On the other hand, combining CROs that complement each other can be a good thing, Bone Therapeutics CEO Miguel Forte explains. That’s because even if they are in the same space, such as in cell and gene therapy, there are details where one CRO may have more experience than the other he adds.

For a company whose most advanced asset is in early-phase, Cybin is conscious of the risk of working with a too large CRO as the service provider may not offer enough attention to the clinical trial. A large CRO has the advantage of aggregated experience to cater to the clinical trial sponsor’s needs, Martinell says. However, the team that is assigned to the sponsor may not have the required experience, meaning the collective knowledge of the service provider may not necessarily reach the sponsor, he explains.

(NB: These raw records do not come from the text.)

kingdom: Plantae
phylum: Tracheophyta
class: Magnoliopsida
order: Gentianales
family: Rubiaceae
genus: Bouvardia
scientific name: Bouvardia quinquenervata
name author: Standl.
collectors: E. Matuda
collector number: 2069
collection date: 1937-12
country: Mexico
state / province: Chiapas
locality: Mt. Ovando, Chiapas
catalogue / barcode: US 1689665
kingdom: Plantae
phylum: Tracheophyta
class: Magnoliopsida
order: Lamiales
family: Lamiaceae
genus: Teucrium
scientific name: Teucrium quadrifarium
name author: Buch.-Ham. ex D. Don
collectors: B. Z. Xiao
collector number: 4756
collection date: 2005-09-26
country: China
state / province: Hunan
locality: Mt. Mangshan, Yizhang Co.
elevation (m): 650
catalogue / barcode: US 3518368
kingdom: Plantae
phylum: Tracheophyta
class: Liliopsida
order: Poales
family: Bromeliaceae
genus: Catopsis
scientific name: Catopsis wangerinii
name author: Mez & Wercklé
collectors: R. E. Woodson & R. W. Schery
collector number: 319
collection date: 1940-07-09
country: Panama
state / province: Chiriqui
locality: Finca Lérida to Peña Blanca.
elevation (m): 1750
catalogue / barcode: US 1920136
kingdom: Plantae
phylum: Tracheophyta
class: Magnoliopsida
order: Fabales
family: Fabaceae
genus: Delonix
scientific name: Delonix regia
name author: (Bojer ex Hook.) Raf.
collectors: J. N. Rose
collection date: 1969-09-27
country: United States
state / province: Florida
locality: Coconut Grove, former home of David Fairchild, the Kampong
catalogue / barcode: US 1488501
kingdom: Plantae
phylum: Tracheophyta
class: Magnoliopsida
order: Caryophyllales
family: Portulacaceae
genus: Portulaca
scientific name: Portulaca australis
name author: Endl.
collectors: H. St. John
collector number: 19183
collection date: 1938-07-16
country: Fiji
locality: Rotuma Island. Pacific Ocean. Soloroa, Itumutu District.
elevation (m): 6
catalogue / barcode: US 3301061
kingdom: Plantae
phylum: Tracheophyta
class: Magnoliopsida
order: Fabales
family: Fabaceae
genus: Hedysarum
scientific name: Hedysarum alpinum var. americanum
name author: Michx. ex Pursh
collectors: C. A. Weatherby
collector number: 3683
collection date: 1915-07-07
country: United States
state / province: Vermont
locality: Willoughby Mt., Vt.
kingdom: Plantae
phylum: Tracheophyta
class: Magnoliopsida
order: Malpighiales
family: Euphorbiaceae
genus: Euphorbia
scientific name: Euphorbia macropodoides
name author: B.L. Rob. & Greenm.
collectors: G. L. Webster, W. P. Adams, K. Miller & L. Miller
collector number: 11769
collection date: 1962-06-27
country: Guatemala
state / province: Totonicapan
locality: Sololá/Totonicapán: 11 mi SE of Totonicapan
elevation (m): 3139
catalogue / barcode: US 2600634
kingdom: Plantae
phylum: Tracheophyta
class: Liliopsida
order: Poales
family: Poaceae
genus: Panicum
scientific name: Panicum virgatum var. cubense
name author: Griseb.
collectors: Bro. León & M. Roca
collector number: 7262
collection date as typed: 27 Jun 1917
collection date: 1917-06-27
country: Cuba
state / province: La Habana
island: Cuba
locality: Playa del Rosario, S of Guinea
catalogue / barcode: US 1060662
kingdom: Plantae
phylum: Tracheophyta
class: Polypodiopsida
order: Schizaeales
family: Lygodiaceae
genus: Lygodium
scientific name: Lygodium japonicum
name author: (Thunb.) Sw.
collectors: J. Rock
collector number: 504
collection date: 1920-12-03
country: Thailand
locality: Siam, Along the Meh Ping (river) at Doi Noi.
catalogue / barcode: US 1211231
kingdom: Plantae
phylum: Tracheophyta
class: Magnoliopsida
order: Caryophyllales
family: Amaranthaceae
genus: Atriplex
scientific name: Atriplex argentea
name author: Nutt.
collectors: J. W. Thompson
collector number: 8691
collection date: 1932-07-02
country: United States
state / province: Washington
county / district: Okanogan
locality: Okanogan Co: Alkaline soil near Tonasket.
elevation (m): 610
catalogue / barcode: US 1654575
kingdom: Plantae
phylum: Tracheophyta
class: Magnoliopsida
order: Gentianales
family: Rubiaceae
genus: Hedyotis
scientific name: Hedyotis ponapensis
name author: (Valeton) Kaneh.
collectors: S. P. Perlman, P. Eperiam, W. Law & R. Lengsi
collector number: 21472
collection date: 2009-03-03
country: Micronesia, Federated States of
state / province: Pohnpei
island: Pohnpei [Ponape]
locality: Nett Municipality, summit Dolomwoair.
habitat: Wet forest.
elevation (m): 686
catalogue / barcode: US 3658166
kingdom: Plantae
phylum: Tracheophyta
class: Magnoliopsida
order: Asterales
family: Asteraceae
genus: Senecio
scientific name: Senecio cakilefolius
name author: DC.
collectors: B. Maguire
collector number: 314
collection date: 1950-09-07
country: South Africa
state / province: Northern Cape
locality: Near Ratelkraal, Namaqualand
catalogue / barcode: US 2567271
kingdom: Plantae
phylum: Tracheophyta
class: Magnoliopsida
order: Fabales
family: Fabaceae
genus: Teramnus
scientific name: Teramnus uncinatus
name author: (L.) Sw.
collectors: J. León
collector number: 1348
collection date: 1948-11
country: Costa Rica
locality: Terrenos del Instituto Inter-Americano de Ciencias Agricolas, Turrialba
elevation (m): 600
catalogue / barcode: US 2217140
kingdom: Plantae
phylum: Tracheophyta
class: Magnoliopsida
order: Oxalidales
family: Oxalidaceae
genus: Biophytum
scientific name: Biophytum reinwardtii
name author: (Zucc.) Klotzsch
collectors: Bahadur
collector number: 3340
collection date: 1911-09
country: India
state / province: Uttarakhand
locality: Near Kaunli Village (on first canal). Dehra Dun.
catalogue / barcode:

Forte says sponsors should seek reassurance that talent, focus, and relationships be retained if the CRO is amidst an M&A. While the M&A transition period can present teething issues, it is unlikely that any impact on an ongoing clinical trial would be felt as pre-existing services are likely to stay is the same, he adds. However, he notes, further partnerships between the CRO and the sponsor could be at risk especially if the CRO changes focus.

CROs with geographic scale are valuable

Cybin announced on April 21 that it chose the CRO Clinilabs to help run its Phase I/IIa trial investigating its psilocybin analog CYB003 in major depressive disorder (MDD). It started looking for a CRO more than a year ago, Drysdale notes.

Despite CYB003 having a psychedelic mechanism of action, it went for a CRO with experience in central nervous system and psychiatry clinical trials. Cybin’s future studies of CYB003 will require multiple countries, and smaller CROs that specialise in psychedelics may not be equipped to deliver, Drysdale says. “We wanted a CRO with the capacity to grow with the trial.” The trial is scheduled to start in mid-2022.

From the perspective of an orphan drug pharma company, Minoryx’s Martinell says its key challenge is that it only has a small patient and clinical trial site pool to recruit from. In fact, there are times when there is only one trial site per country.

This means relationships are important, Martinell explains. The pharma company and the CRO need to foster these connections as these clinical trial sites  also grow with the investigational drug as it progresses through trial phases. Further, the CRO’s broad reach in multiple countries is also critical, he notes, adding that missing a patient is not an option. “Every single patient counts.”